Ancient Greeks, on the other hand, believed that depression (or melancholia as they called it), was the result of humoral imbalance, in this case – too much black bile in the body. This theory was developed by Hippocrates, an ancient Greek physician, and became widely accepted for centuries.

The rise of Christianity in the 11th century popularized the belief that mental illness was caused by demonic possession, witchcraft, or evil spirits. This notion fueled further ill-treatment of persons with mental illness, as they were considered pariahs or outcasts. Burning, exorcism, and drowning were standard practices at the time.

The Renaissance and the Age of Enlightenment

During the renaissance era, some experts began to challenge the idea that mental illness was spiritual. One of the first people to suggest an alternative theory was Thomas Willis, an English physician and one of the pioneers in neuroanatomy.

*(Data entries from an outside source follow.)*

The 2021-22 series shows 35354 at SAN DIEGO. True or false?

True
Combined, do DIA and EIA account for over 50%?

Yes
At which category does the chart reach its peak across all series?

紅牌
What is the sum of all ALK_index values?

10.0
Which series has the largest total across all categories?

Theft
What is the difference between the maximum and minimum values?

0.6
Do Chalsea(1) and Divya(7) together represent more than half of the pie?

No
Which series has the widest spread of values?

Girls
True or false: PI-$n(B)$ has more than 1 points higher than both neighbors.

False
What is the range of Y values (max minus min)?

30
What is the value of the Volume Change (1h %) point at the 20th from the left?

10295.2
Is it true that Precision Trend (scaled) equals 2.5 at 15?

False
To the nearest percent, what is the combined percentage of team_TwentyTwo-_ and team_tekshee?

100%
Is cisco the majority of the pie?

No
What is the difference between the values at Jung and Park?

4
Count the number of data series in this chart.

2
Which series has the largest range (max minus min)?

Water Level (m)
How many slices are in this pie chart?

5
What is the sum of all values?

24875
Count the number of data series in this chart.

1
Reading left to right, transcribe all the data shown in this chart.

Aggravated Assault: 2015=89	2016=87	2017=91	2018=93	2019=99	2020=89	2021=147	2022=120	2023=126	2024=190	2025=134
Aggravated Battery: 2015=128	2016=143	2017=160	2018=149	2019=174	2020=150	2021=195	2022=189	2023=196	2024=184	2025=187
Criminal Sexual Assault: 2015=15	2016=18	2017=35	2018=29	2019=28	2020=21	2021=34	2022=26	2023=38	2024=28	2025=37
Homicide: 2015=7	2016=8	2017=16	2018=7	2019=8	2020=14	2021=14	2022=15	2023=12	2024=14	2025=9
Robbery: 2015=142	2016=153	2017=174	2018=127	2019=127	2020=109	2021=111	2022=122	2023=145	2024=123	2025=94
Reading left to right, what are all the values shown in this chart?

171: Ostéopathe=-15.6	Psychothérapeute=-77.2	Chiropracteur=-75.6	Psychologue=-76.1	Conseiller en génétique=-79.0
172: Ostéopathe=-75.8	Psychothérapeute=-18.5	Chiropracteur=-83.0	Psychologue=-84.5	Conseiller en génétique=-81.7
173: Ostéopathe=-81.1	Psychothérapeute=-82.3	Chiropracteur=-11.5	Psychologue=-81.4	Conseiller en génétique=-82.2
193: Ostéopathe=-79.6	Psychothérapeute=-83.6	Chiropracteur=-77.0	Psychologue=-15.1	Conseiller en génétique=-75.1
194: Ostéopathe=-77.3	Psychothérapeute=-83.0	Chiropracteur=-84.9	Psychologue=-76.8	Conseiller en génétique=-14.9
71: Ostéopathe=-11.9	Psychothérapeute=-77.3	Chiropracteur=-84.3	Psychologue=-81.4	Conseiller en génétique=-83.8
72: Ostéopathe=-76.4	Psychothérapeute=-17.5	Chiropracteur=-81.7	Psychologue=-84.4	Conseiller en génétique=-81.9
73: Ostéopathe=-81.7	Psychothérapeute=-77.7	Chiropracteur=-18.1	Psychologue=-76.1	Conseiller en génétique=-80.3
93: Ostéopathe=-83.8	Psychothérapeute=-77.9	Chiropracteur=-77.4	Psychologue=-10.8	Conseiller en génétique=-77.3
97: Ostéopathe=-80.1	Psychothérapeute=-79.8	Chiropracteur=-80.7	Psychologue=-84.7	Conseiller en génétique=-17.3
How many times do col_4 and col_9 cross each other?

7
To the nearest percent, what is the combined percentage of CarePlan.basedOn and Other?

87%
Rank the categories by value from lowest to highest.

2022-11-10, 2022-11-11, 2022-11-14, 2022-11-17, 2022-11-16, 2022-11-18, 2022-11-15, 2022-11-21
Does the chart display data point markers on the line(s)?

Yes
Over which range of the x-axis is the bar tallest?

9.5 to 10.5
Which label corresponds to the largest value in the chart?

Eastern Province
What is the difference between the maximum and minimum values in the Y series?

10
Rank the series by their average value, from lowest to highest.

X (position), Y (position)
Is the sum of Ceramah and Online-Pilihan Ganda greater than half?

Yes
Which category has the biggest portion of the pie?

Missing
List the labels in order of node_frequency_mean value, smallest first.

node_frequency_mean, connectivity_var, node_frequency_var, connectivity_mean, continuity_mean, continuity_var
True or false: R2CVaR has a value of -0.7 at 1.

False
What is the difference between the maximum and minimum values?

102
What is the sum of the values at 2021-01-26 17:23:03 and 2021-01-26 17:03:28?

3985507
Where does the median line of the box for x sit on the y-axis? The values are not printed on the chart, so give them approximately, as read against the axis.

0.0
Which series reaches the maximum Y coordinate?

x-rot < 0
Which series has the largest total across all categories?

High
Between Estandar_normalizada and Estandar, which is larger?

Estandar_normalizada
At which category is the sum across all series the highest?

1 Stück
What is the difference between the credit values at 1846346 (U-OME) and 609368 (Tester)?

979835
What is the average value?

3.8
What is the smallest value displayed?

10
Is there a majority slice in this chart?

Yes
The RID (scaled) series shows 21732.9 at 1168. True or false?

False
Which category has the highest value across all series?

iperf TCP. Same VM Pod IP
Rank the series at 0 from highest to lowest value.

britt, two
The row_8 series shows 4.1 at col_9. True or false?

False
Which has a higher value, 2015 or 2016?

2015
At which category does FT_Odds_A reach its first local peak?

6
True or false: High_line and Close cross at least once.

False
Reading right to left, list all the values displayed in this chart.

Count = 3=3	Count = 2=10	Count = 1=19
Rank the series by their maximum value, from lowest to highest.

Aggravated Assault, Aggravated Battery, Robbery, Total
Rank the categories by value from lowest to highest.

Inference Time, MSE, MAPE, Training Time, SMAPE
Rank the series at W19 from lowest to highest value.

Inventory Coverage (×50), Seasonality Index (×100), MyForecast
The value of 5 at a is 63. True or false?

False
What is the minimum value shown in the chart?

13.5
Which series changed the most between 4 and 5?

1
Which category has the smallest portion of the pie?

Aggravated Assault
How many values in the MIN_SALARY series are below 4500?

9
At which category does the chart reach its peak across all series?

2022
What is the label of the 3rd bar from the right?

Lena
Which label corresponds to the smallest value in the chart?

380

According to Willis, melancholia was caused by pathological brain morphology or other physical conditions. In 1621, English scholar Robert Burton theorized that melancholia was caused by psychological and physical factors – in his book “Anatomy of Melancholy.”

Despite these more progressive theories, the treatment for melancholia remained largely archaic. It was not until the 19th century that attitudes towards mental illness began to change. This period saw a rise in scientific thinking, and a greater emphasis was placed on reason and evidence.

This led to new theories about melancholia and new ways of treating the condition. One of the most influential figures during this period was French physician Philippe Pinel, who challenged the treatment of melancholia through humoral treatments such as purging and bloodletting in favor of psychological-based treatments.

Benjamin Rush, the so-called father of American psychiatry, also popularized the idea that mental illness was caused by neurological problems and advocated for psychological treatments.

The 20th Century and Beyond

In the early 20th century, German psychiatrist Emil Kraepelin played a key role in advancing the understanding of mental illness. His dual-factor theory proposed there were two types of melancholia: manic-depression (now known as bipolar disorder) and dementia praecox (now known as schizophrenia).

Around the same time, Austrian neurologist Sigmund Freud published his theory stating that melancholia was caused by the loss of a loved one or some other significant event. Freud’s theory was based on his clinical observations and is still influential today.

But it was Adolf Meyer – a Swiss psychiatrist, who observed that depression resulted from a combination of biological, psychological, and social factors. He would go on to become the first director of Johns Hopkins Hospital’s Department of Psychiatry and later the president of the American Psychiatric Association.

Meyer’s work was not only instrumental in laying the foundation for the modern understanding of depression, but also in the development of the biopsychosocial model, which forms the backbone of modern healthcare.

The Development of a Mental Health Classification System

With so many theories about depression and other mental illnesses towards the mid-20th century, it was clear that there was a need for a way to classify different types of mental illness.

This led to the publication of the first edition of the Diagnostic and Statistical Manual of Mental Disorders (DSM-I) in 1952. The DSM is a classification system used by mental health professionals in the United States to diagnose mental illnesses.

Since then, the DSM has been updated periodically to reflect recent research and findings about mental illnesses, including various forms of depression.

Final Thoughts

We’ve come a long way since depression was first recorded in Mesopotamia and other ancient civilizations. However, there is still much to learn about this complex mental illness and its treatments.